Cara Rintala found guilty of murdering wife after 2 mistrials
Cara Rintala was found guilty on Friday of strangling and beating her wife to death in 2010, after juries in two previous trials gridlocked and failed to deliver a verdict.
The jury deliberated for four days before finding her guilty of murder in the first degree, the Northwestern District Attorney’s office said.
“They took their task very seriously,” First Assistant District Attorney Steven Gagne said in a statement. “It was a sound decision based on the evidence and the law, not gut reactions, not emotions, not fears or prejudices. They did what they were here to do.”
Northwestern District Attorney David Sullivan said the jury on Friday spoke for the victim, Annamarie Cochrane Rintala, who was killed inside the Granby home that she shared with Rintala on March 29, 2010.
Police found Rintala holding Cochrane Rintala’s bloody body.

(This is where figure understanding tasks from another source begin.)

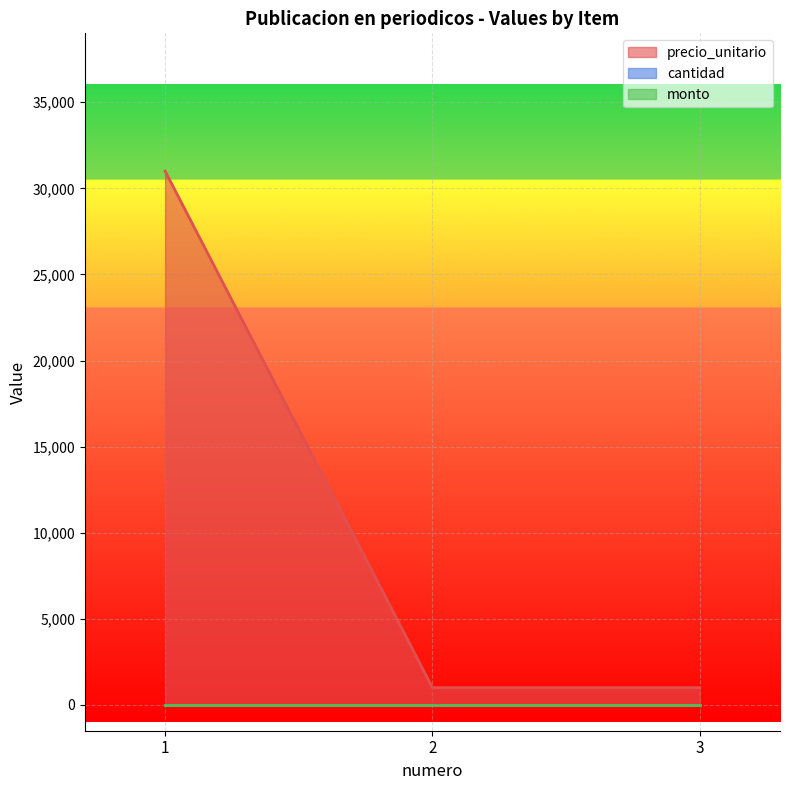

Is the value of cantidad at 1 greater than the value of precio_unitario at 1?

No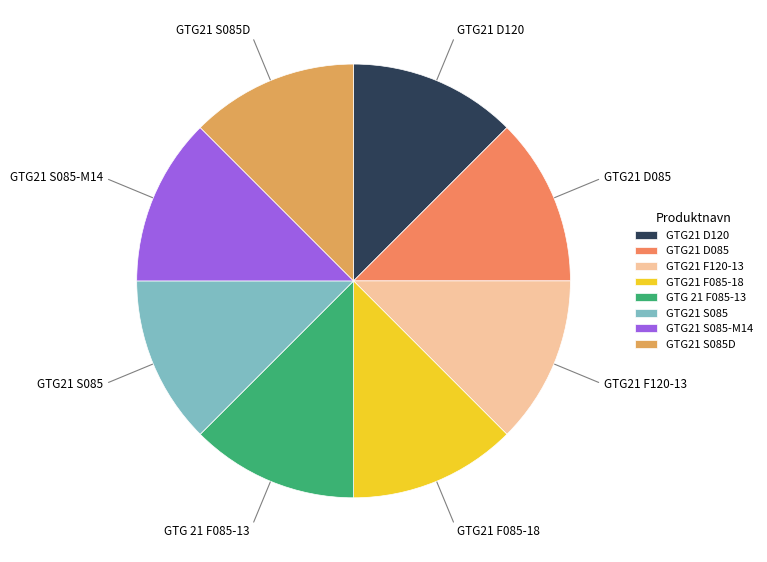

The GTG21 D085 slice represents 12% of the pie. True or false?

True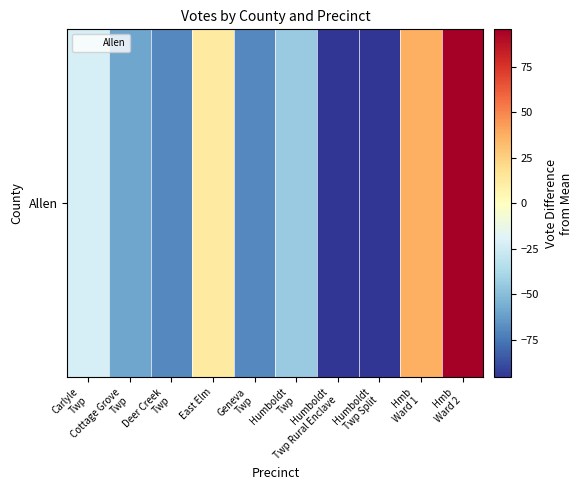

The value at Carlyle
Twp is -22.5. True or false?

True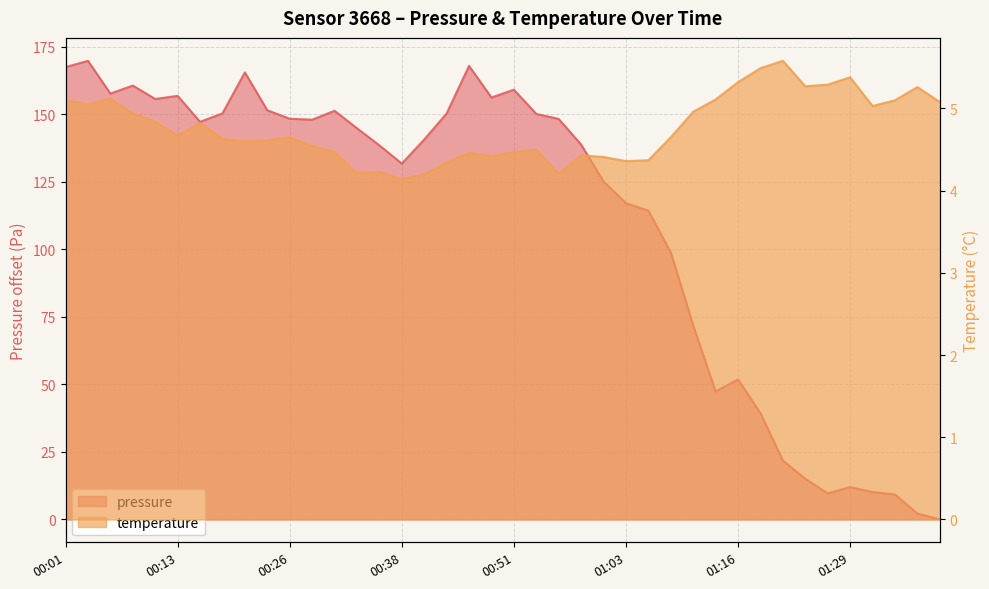

At how many categories does at least one series exceed 108?

27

She had left to run errands earlier that day — a move prosecutors said was made to establish an alibi.
Rintala pleaded not guilty and maintained her innocence throughout every trial and hearing.
Rintala’s defense lawyer David Hoose said that, after three trials, “What do you expect?” according to MassLive. Prosecution witnesses had several opportunities to “hone their testimony,” he said.
The trial made headlines because Rintala was the first woman in Massachusetts to ever be charged with murdering her wife.
Rintala will be sentenced in Hampshire Superior Court on Wednesday and faces life in prison without parole.